Für die Parteien heisst das, dass diese 90 Prozent theoretisch mobilisierbar sind. Wie bringt man sie an die Urne?

 Die selektiven Wähler sind sehr sensitiv für intensiv geführte Abstimmungskampagnen. Je intensiver die Kampagnen, desto grösser die Mobilisierung. Eingängige Themen begünstigen diesen Effekt.

Bisher glaubte man, man könne Stimmbürger nicht kaufen. Ein Irrtum?

Diesen Schluss kann man aus unserer Studie nicht ziehen. Wir können nur sagen, ob die Stimmbürger an die Urne gehen oder nicht, über ihr Stimmverhalten können wir keine Aussagen machen. Es ist also denkbar, dass Stimmbürger wegen einer intensiven Kampagne abstimmen – aber vielleicht anders, als es die Kampagne propagiert. Wir wissen aus früheren Untersuchungen, dass die Stimmbürger schwer zu manipulieren sind. Die meisten stimmen entlang ihrer persönlichen Präferenzen ab. Für die Parteien muss es deshalb eher darum gehen, ihre Wähler an die Urne zu bringen, als anders Denkende zu überzeugen.

Sie haben Daten von Genf analysiert. Sind sie für die ganze Schweiz repräsentativ?

Wir haben in Genf jeden einzelnen Stimmbürger erfasst und geschaut, ob er abgestimmt hat oder nicht. Vergleichbare Daten gibt es nur im bernischen Bolligen und in der Stadt St. Gallen.

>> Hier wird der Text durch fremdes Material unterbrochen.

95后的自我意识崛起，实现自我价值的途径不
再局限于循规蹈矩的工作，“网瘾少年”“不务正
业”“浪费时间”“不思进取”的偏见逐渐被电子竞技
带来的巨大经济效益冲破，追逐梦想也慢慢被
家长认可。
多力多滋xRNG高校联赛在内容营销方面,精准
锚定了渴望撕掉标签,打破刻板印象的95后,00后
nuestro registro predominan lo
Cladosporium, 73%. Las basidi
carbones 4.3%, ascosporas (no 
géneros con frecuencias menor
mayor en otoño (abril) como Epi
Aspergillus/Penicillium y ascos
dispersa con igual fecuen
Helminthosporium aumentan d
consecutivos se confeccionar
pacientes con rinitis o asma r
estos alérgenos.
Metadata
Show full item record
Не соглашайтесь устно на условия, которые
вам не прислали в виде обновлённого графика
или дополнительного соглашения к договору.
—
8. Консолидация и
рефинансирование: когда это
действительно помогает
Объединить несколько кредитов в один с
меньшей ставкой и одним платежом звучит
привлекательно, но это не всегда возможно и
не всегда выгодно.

Wir wissen, dass im Stadtkanton Genf die Stimmbeteiligung leicht höher ist als in der gesamten Schweiz, aber wir sind zuversichtlich, dass die Hauptaussage unserer Studie für die gesamte Schweiz gilt: Ein grosser Teil der Stimmbürger sind selektive Wähler.

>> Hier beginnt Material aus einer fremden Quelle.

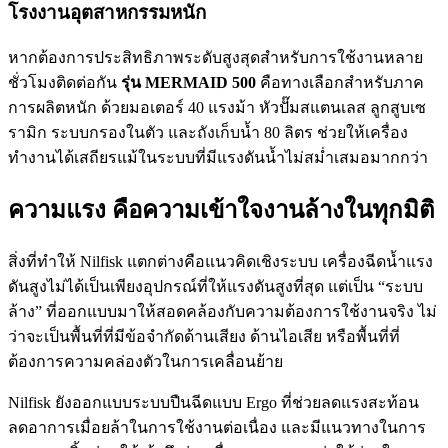
โรงงานอุตสาหกรรมหนัก
หากต้องการประสิทธิภาพระดับสูงสุดสำหรับการใช้งานหลาย
ชั่วโมงติดต่อกัน
รุ่น MERMAID 500
คือทางเลือกสำหรับภาค
การผลิตหนัก ด้วยมอเตอร์ 40 แรงม้า หัวปั๊มสแตนเลส ลูกสูบเซ
รามิก ระบบกรองในตัว และถังเก็บน้ำ 80 ลิตร ช่วยให้เครื่อง
ทำงานได้เสถียรแม้ในระบบที่มีแรงดันน้ำไม่สม่ำเสมอ
มากกว่า
ความแรง คือความเข้าใจงานล้างในทุกมิติ
สิ่งที่ทำให้ Nilfisk แตกต่างคือแนวคิดเชิงระบบ เครื่องฉีดน้ำแรง
ดันสูงไม่ได้เป็นเพียงอุปกรณ์ที่ให้แรงดันสูงที่สุด แต่เป็น “ระบบ
ล้าง” ที่ออกแบบมาให้สอดคล้องกับความต้องการใช้งานจริง ไม่
ว่าจะเป็นพื้นที่ที่มีข้อจำกัดด้านเสียง ด้านไอเสีย หรือพื้นที่ที่
ต้องการความคล่องตัวในการเคลื่อนย้าย
Nilfisk ยังออกแบบระบบปืนฉีดแบบ Ergo ที่ช่วยลดแรงสะท้อน
ลดอาการเมื่อยล้าในการใช้งานต่อเนื่อง และมีแนวทางในการ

Selektiv Stimmende haben ein ähnliches politisches Profil wie Abstinente: Sie sind politisch uninteressiert, wissen wenig über Politik und haben keine parteipolitischen Präferenzen. Werden Volksentscheide von unpolitischen Menschen gefällt?

Nein, so würde ich das nicht sagen. Politisches Know-how schwankt von Vorlage zu Vorlage. Man kann wohl sagen, dass es sehr wenige Leute gibt, die mit allen Themen vertraut sind. Unsere Studie zeigt, dass die Menschen vor allem dann abstimmen gehen, wenn sie sich kompetent fühlen. Ein Arzt stimmt vielleicht eher ab, wenn es um Präimplantationsdiagnostik geht, dafür bleibt er bei einer Abstimmung über ein Luftverkehrsgesetz eher zu Hause.

Was bedeuten Ihre Erkenntnisse für die Demokratie?

Die wichtigste Erkenntnis ist, dass eine stark ausgeprägte politische Kompetenz das Stimmverhalten positiv beeinflusst. Je mehr ein Mensch von Politik versteht, desto häufiger geht er abstimmen. Das ist positiv, denn diesen Faktor können wir beeinflussen, zum Beispiel durch politische Bildung. So gesehen ist es sicher nicht hilfreich, wenn die Finanzierung von Institutionen wie dem Berner Käfigturm gestrichen wird, die sich um die politische Bildung von jungen Menschen kümmern.

Nur ein verschwindend kleiner Teil der Bevölkerung geht immer abstimmen. Wie ordnen Sie das ein?

Musterdemokraten gibt es in der Tat sehr wenige. Aus einer Demokratieperspektive wäre es wichtig, dass möglichst alle, die von einem Entscheid betroffen sind, darüber abstimmen. In der Schweiz geht oft nur die Hälfte der Bevölkerung an die Urne. Das heisst, dass eine Vorlage von einem Viertel der Bevölkerung entschieden wird, Ausländer und Minderjährige nicht mitgerechnet. Das könnte man sicher positiv beeinflussen, wenn man die Zahl der immer Abstimmenden erhöhen könnte.

Das Interview erschien am 17. Februar in den beiden Zeitungen Tages-Anzeiger und Der Bund. 

Die in diesem Artikel geäusserten Ansichten sind ausschliesslich jene des Autors und müssen sich nicht mit der Position von swissinfo.ch decken.